Nikola Jokić is a Serbian center for the Denver Nuggets who has redefined what a big man can be, becoming a three-time NBA MVP and 2023 Finals MVP while playing a pass-first style rarely seen at his position. He was born on February 19, 1995, in Sombor, Serbia, and grew up in a modest home where he shared a room with his two older brothers and fell in love with basketball and horses.(Wikipedia)
Drafted 41st overall by the Nuggets in 2014—a pick so unheralded it was announced during a Taco Bell commercial—Jokić arrived in Denver in 2015 as a relatively unknown prospect. He quickly proved to be a generational talent, pairing soft shooting touch with outrageous passing vision. By 2019 he was an All-NBA First Team selection and had led Denver back to deep playoff runs.(Wikipedia)
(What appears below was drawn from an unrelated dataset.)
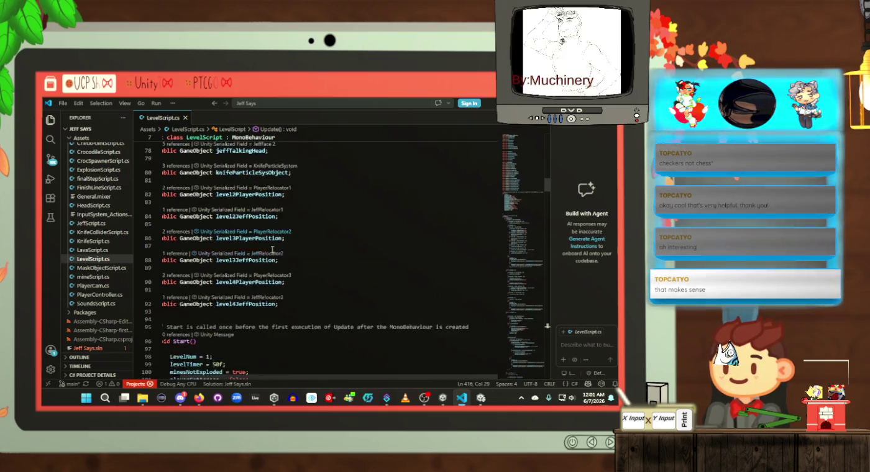
scroll(268, 256, up, 2)
scroll(269, 258, up, 9)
Jokić won back-to-back MVPs in the 2020–21 and 2021–22 seasons, becoming the first center since Shaquille O’Neal to claim the award and the lowest-drafted player ever to do so.(Wikipedia) In 2022–23 he guided the Nuggets to their first NBA championship in franchise history, averaging a triple-double in the Finals and earning Finals MVP honors.(Wikipedia)
He added a third MVP in 2023–24, joining a select group of players with three or more, while continuing to rack up triple-double records and All-NBA First Team selections.(NBA) In 2025 he became the first center in NBA history to average a triple-double over an entire season, posting near-30-point scoring along with double-digit rebounds and assists, and pushing his career triple-double total into the mid-160s—second only to Russell Westbrook.(Reuters)
Nicknamed “Joker,” Jokić combines dad-bod relatability with historic efficiency. He’s known for one-legged fadeaways, over-the-head touch passes, and calm, almost bemused reactions to his own absurd stat lines. Off the court he prefers a low-key life in Serbia during the offseason, racing horses and spending time with family rather than chasing endorsement spotlights.(Wikipedia)
Jokić’s rise—from second-round afterthought to consensus top-five player of his generation—has shifted NBA team-building philosophies, proving that an offense can run through a passing center and that superstardom can come in an unlikely package.